ABOUT THIS EXERCISE: Starting at the line that holds "M279 1629 303 1636 295 1660 272 1653Z" and stopping at the line that holds "<!-- minor -->", restate the records below word for word, with both of those lines included.

Collected data entries
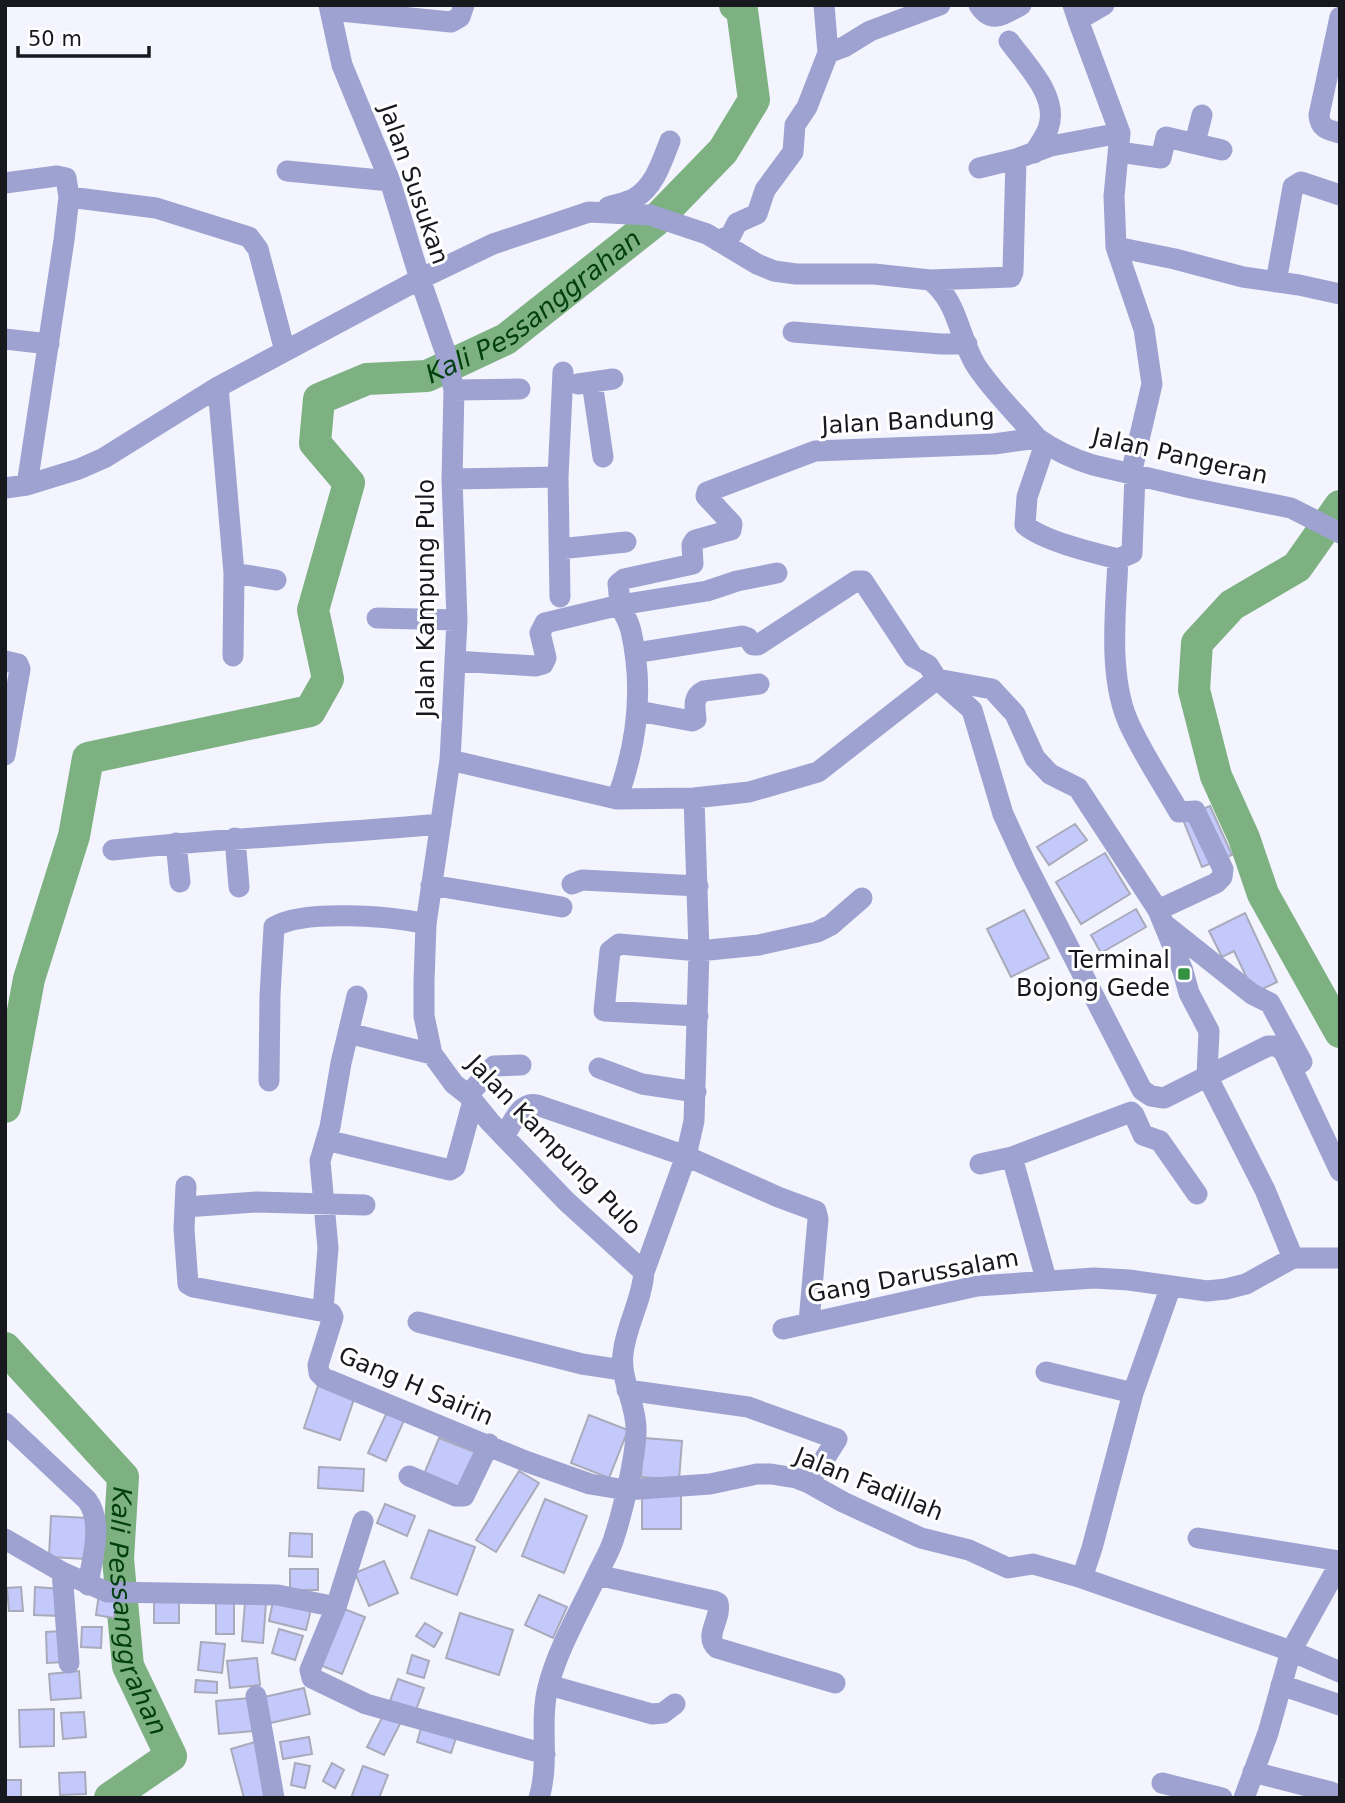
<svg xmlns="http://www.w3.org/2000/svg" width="1345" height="1803" font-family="'DejaVu Sans',sans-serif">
	<rect width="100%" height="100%" fill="#f3f4fe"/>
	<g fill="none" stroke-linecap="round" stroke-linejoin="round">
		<!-- river -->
		<g stroke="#7db181" stroke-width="32">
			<path d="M1340 506 1297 567 1232 605 1197 643 1194 690 1216 776 1244 838 1263 894 1340 1032"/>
			<path id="s1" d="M5 1107 29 979 74 836 88 758 310 711 328 679 313 610 349 483 315 443 319 399 367 379 427 376 506 339 654 222 723 151 754 100 742 10 735 5"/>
			<path id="s2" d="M5 1348 123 1477 118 1559 128 1666 171 1756 110 1798"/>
		</g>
	</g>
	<!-- building -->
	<path fill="#c4c9fc" stroke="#a9aaba" stroke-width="2" d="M1210 806 1232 855 1202 867 1182 817Z
		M1075 824 1087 840 1049 865 1037 847Z
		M1105 853 1130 894 1081 924 1056 882Z
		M1136 909 1146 927 1101 953 1091 935Z
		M1024 910 1049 958 1011 977 987 929Z
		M1245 913 1277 982 1254 993 1234 951 1222 957 1209 931Z
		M319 1383 355 1396 340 1440 304 1428Z
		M388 1410 405 1418 386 1461 368 1453Z
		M589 1415 628 1430 609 1478 571 1463Z
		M439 1438 477 1453 460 1494 422 1479Z
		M644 1438 682 1441 679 1480 641 1477Z
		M319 1467 364 1469 363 1491 318 1488Z
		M519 1471 539 1483 496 1552 476 1540Z
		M642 1493H681V1529H642Z
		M545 1499 587 1516 564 1573 522 1556Z
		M385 1504 415 1516 407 1536 377 1523Z
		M51 1516 87 1518 86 1559 49 1557Z
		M429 1530 475 1547 457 1595 411 1578Z
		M290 1533 312 1534V1557L289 1556Z
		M384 1561 398 1593 369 1606 355 1573Z
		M290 1569H318V1590H290Z
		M21 1587 23 1611H9L7 1588Z
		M35 1587 62 1589 60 1616 34 1615Z
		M99 1594 117 1596 114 1618 96 1615Z
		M539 1595 567 1607 553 1638 525 1625Z
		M274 1596 312 1605 306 1630 269 1621Z
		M154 1598H179V1623H154Z
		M216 1601H234V1634H216Z
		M245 1602 266 1603 263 1643 242 1641Z
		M339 1607 365 1617 342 1674 315 1663Z
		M460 1613 513 1630 499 1675 446 1658Z
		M425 1623 442 1633 434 1647 416 1636Z
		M82 1627H102L101 1648 81 1647Z
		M279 1629 303 1636 295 1660 272 1653Z
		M62 1631 63 1662 47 1663 46 1632Z
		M201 1642 225 1644 222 1673 198 1670Z
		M412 1655 429 1661 424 1678 407 1673Z
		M257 1658 260 1685 230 1688 227 1661Z
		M79 1671 81 1698 51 1700 49 1674Z
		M398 1679 424 1688 416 1710 390 1701Z
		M196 1680 217 1682V1693L195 1692Z
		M304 1688 310 1714 266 1724 260 1698Z
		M250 1698 254 1731 219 1734 216 1701Z
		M54 1709V1746L20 1747 19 1710Z
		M84 1712 86 1737 63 1739 61 1713Z
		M385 1712 402 1720 384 1755 367 1747Z
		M422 1725 457 1735 451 1753 417 1742Z
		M309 1737 312 1754 283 1759 280 1742Z
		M255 1742 271 1798H244L231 1749Z
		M295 1763 310 1766 305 1788 291 1785Z
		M332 1763 344 1770 335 1788 323 1781Z
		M363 1766 388 1775 379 1798H351Z
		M85 1772 86 1794 60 1795 59 1773Z
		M5 1780H21V1798H5Z"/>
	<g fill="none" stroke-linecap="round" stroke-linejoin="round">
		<!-- minor -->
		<path stroke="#9ea2d0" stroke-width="21" d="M329 5 342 65 390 181 420 279 445 351 454 390 452 479 457 620 452 723 450 760 426 924 424 982V1016L432 1054 454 1084 468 1095 490 1122 566 1201 644 1272C642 1301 626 1325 623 1354 620 1379 635 1401 636 1427 637 1454 622 1514 613 1541 609 1553 602 1564 597 1575 580 1611 558 1648 548 1687 539 1723 550 1762 539 1798
			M824 5 828 53
			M979 5C992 25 1003 14 1021 5
			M1073 5 1078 20 1104 5
			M330 10 451 22 460 17 464 5
			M1340 17 1319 115C1320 129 1328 130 1340 133
			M1078 20 1120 133 1114 196 1116 247 1144 329 1152 384 1131 474
			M1009 41C1026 65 1060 97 1048 129 1045 137 1039 145 1034 153
			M1195 143 1202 115
			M1119 152 1161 158 1166 137 1222 150
			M979 168 1016 159 1051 146 1120 133
			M287 171 390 181
			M5 183 57 176 66 178 69 197 64 240 27 485
			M69 197 156 208 249 237 258 249 285 351
			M608 207C616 204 627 203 635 198 655 186 662 161 670 141
			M718 241 731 235 737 223 757 214 765 190 793 152 795 125 807 107 828 53 844 47 870 31 940 5
			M1116 247 1175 259 1243 277 1299 285 1340 294
			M930 280C958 301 958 335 975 364 992 391 1017 414 1037 438 1054 450 1073 459 1093 465L1191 488 1291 508 1340 533
			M1276 282 1293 187 1301 182 1340 195
			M793 332 941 344H967
			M5 339 49 344
			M592 382 603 457
			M578 384 613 379
			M218 387 234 573 233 656
			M454 390 520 389
			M1045 444 1027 497 1025 525C1043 541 1094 553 1118 559
			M1135 475 1132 553 1118 559C1116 608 1108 672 1127 719 1139 748 1163 784 1179 812L1195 811 1223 869 1222 877 1216 883 1158 910
			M558 477 563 372
			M452 479 558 477 560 597
			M5 488 27 485 79 469 104 458 218 387 420 279 493 244 589 212 650 215 707 234 757 264 774 271 796 274H874L930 280 1011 277 1013 272 1016 159
			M559 549 626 542
			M234 573 276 580
			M377 618 457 620
			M635 653 742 636 748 638 753 645H758L856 581H863L913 657 928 665 937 679 972 710 1003 814 1026 864 1142 1090 1151 1096 1164 1098 1268 1046H1277L1284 1052 1340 1171
			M5 661 18 664 20 669 5 755
			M455 661 536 666 543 664 546 658 540 633 545 623 620 605 707 591 737 581 777 573
			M638 711 692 721 696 719C695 707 692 697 704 691L759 684
			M450 760 617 799 694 798 749 792 818 772 937 679 992 689 1015 714 1035 758 1050 774 1078 788 1158 910 1183 971 1189 993 1209 1031 1207 1076 1265 1190 1293 1258
			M617 799C637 745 644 688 631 631 629 622 624 615 621 606 619 599 619 591 618 584L624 579 693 564 692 545 695 540 731 530 732 524 706 496 707 492 815 451 994 444 1037 438
			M235 838 239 887
			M176 843 180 882
			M113 850C222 838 332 834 441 824
			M572 884 582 880 698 886
			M431 885 562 907
			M1164 924 1252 994 1270 1003 1302 1062
			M698 1016 604 1011 610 951 619 944 699 951 759 945 817 932 831 925 862 898
			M348 1033 432 1054
			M599 1068 642 1084 696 1092
			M269 1081 270 995 274 927C303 909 391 916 426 924
			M468 1095 494 1066 521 1065
			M504 1137C512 1124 520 1101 537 1105L686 1156 778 1197 816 1211 818 1219 809 1322
			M326 1140 450 1170 455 1167 473 1101
			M980 1164 1012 1157
			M186 1186 184 1229 188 1284 193 1287 331 1313 333 1317 318 1365 319 1373 324 1378 525 1461 590 1484 626 1490 710 1484 757 1474H771L796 1478 809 1483 843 1502 921 1538 969 1550 1008 1568 1033 1564 1082 1578
			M185 1207 257 1202 365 1205
			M644 1272 686 1156 694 1121 699 951 694 798
			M1046 1279 1012 1157 1131 1112 1134 1115 1143 1135 1160 1141 1197 1194
			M1171 1286 1133 1393 1092 1548 1082 1578 1291 1651 1340 1672
			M323 1309 328 1248 320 1161 330 1127 341 1063 357 996
			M418 1322 582 1364 622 1370
			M783 1329 977 1286 1094 1278 1129 1280 1207 1291 1226 1289 1246 1284 1293 1258H1340
			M1046 1372 1133 1393
			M627 1390 748 1407 837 1439 809 1483
			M5 1423 87 1500C104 1523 92 1558 88 1585
			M409 1476 456 1496H464L489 1444
			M363 1521 336 1607 310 1670 312 1678 366 1704 545 1754
			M1198 1538 1340 1561
			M5 1539 62 1572 107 1592 278 1595 336 1607
			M62 1572 69 1663
			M597 1575 714 1601 718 1603C722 1619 703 1636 717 1648L835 1683
			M549 1685 652 1714 663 1713 675 1704
			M1281 1685 1340 1705
			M256 1696 274 1798
			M1253 1772 1331 1792 1340 1797
			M1162 1783 1222 1798
			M1244 1798 1268 1733 1291 1651 1340 1563"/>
	</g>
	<!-- markers -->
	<rect fill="#359244" stroke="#fff" stroke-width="2.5" x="1177" y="967" width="14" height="14" rx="3.5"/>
	<g text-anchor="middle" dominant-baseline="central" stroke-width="6" stroke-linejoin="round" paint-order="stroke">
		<!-- street labels -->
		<g font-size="24" fill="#18191e" stroke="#fff">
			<text transform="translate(414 184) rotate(71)">Jalan Susukan</text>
			<text transform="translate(908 421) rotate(-3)">Jalan Bandung</text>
			<text transform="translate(1180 456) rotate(13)">Jalan Pangeran</text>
			<text transform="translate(426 598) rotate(-90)">Jalan Kampung Pulo</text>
			<text transform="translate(554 1145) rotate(46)">Jalan Kampung Pulo</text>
			<text transform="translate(913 1276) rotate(-10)">Gang Darussalam</text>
			<text transform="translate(416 1386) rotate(23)">Gang H Sairin</text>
			<text transform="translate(869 1484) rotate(22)">Jalan Fadillah</text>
		</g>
		<!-- poi labels -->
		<g font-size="24" fill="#18191e" stroke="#fff" text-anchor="end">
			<text x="1170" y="960">Terminal<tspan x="1170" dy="28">Bojong Gede</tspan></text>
		</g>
		<!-- water labels -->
		<g font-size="26" font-style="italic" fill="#013f10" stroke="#fff">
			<text stroke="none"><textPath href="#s1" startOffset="1162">Kali Pessanggrahan</textPath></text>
			<text stroke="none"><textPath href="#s2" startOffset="312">Kali Pessanggrahan</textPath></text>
		</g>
	</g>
	<!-- border -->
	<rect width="1345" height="1803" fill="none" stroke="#18191e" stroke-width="14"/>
	<!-- scale -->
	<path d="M18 46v10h131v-10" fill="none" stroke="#18191e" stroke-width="3.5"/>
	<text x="28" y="46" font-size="21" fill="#18191e" stroke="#ffffff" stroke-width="5" paint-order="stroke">50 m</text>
</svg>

WRITTEN RESPONSE:
		M279 1629 303 1636 295 1660 272 1653Z
		M62 1631 63 1662 47 1663 46 1632Z
		M201 1642 225 1644 222 1673 198 1670Z
		M412 1655 429 1661 424 1678 407 1673Z
		M257 1658 260 1685 230 1688 227 1661Z
		M79 1671 81 1698 51 1700 49 1674Z
		M398 1679 424 1688 416 1710 390 1701Z
		M196 1680 217 1682V1693L195 1692Z
		M304 1688 310 1714 266 1724 260 1698Z
		M250 1698 254 1731 219 1734 216 1701Z
		M54 1709V1746L20 1747 19 1710Z
		M84 1712 86 1737 63 1739 61 1713Z
		M385 1712 402 1720 384 1755 367 1747Z
		M422 1725 457 1735 451 1753 417 1742Z
		M309 1737 312 1754 283 1759 280 1742Z
		M255 1742 271 1798H244L231 1749Z
		M295 1763 310 1766 305 1788 291 1785Z
		M332 1763 344 1770 335 1788 323 1781Z
		M363 1766 388 1775 379 1798H351Z
		M85 1772 86 1794 60 1795 59 1773Z
		M5 1780H21V1798H5Z"/>
	<g fill="none" stroke-linecap="round" stroke-linejoin="round">
		<!-- minor -->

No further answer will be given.